FILUR is powered by a 507-pound-thrust turbojet, weighs 121 pounds and has a wing span of just over seven feet. It has the same computer as the previous SHARC UAV vehicle, which has already demonstrated completely autonomous operation. FILUR’s basic configuration was tested in 2004 with a small-scale model known affectionately as “Baby FILUR.”
For the first flight the air vehicle’s undercarriage was fixed, but for the follow-on stealth tests it will be retractable. Subsequent flights will involve an incremental increase in autonomy, but for the maiden voyage it was hand-flown remotely, the “pilot” being provided with pictures from a forward-facing TV camera. FILUR also has removable vertical fins attached. The aircraft should be able to fly happily without them, but they were installed largely as an insurance measure for early test flights. As they are almost transparent to radar, the fins will not affect stealth measurements too much if they are retained.

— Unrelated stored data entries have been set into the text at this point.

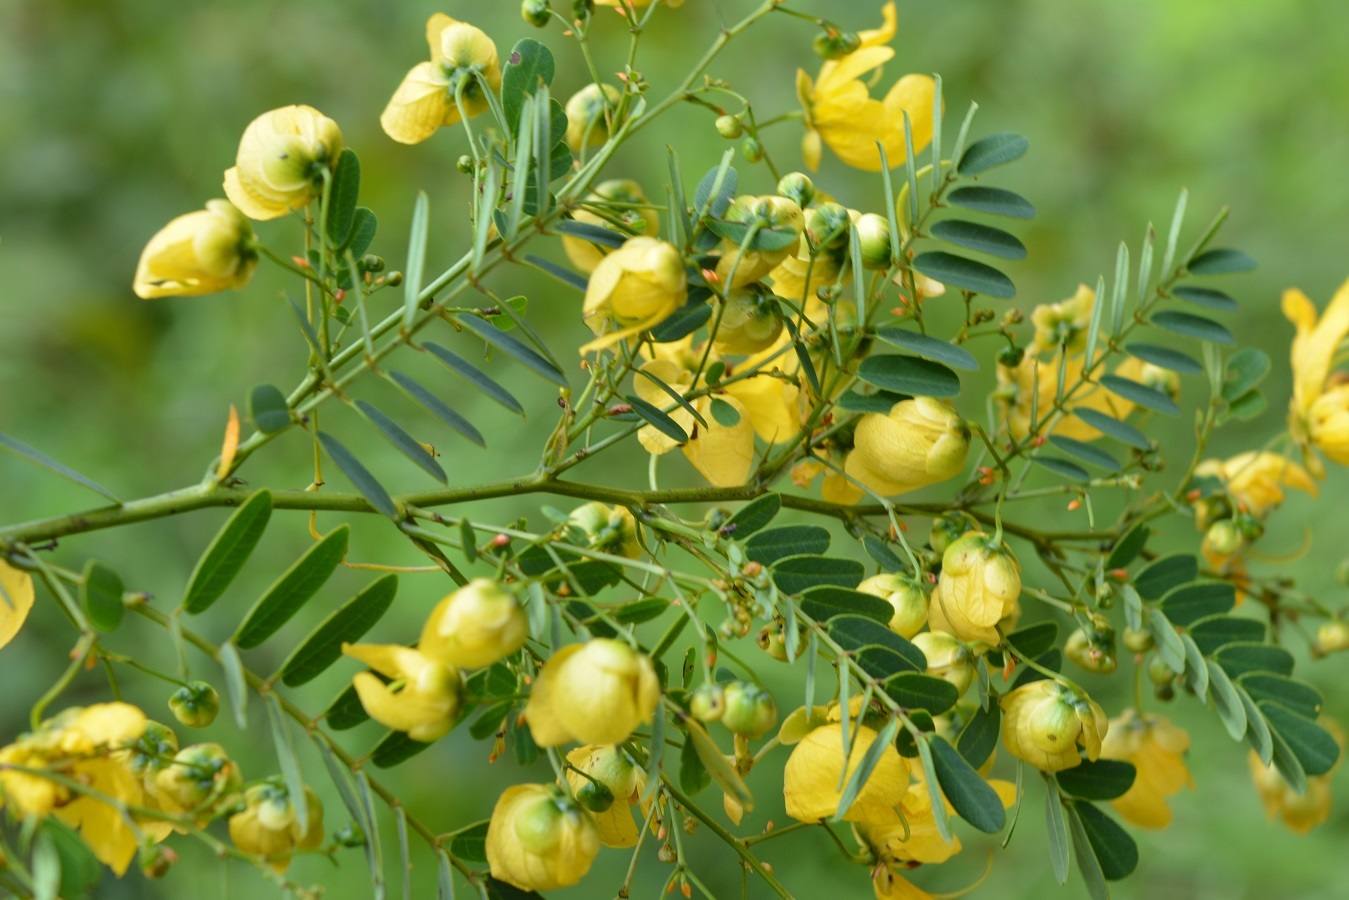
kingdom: Plantae
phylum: Tracheophyta
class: Magnoliopsida
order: Fabales
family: Fabaceae
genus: Senna
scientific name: Senna pallida
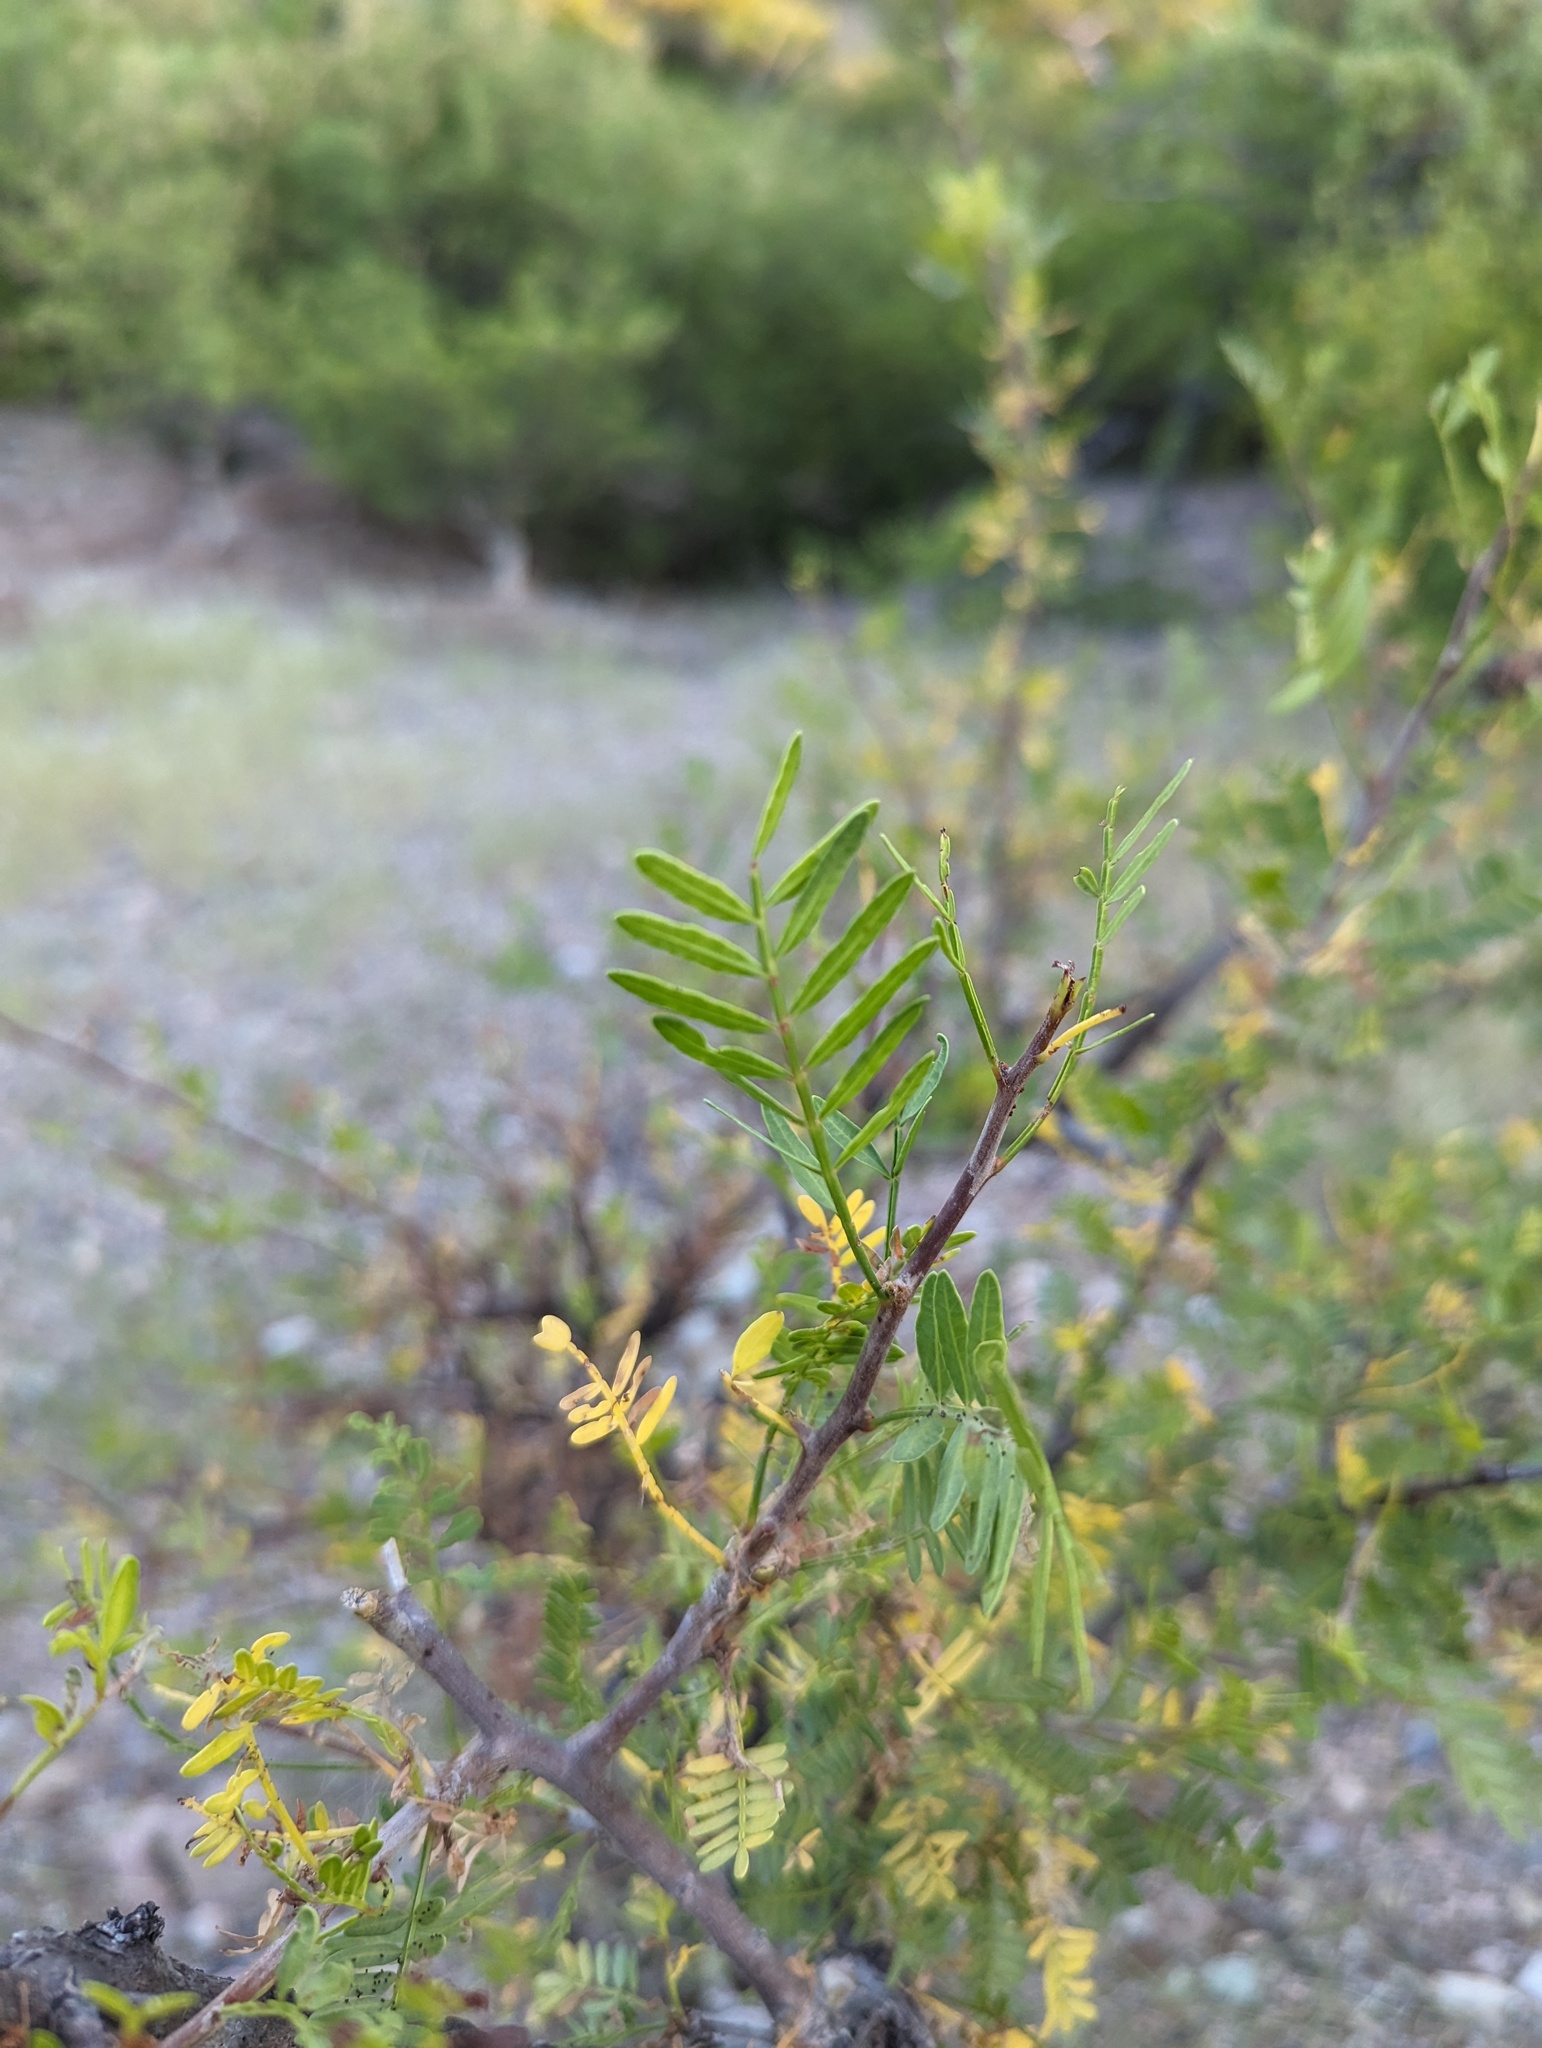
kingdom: Plantae
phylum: Tracheophyta
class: Magnoliopsida
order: Sapindales
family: Burseraceae
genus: Bursera
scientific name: Bursera microphylla
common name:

Data from the FILUR program will almost certainly be fed into the European Neuron unmanned combat air vehicle. Saab is poised to become an important partner, with low-observable technology as one of its areas of responsibility. The Swedish government is holding up permission to proceed with Neuron participation until it can digest a report received last week that details national options. Anderssen suggested that options other than Neuron participation would be too costly, or would create credibility problems for Saab–and the country as a whole–as a potential partner in multinational collaborations. A government decision was hoped for by the end of the year, but may not come until 2006.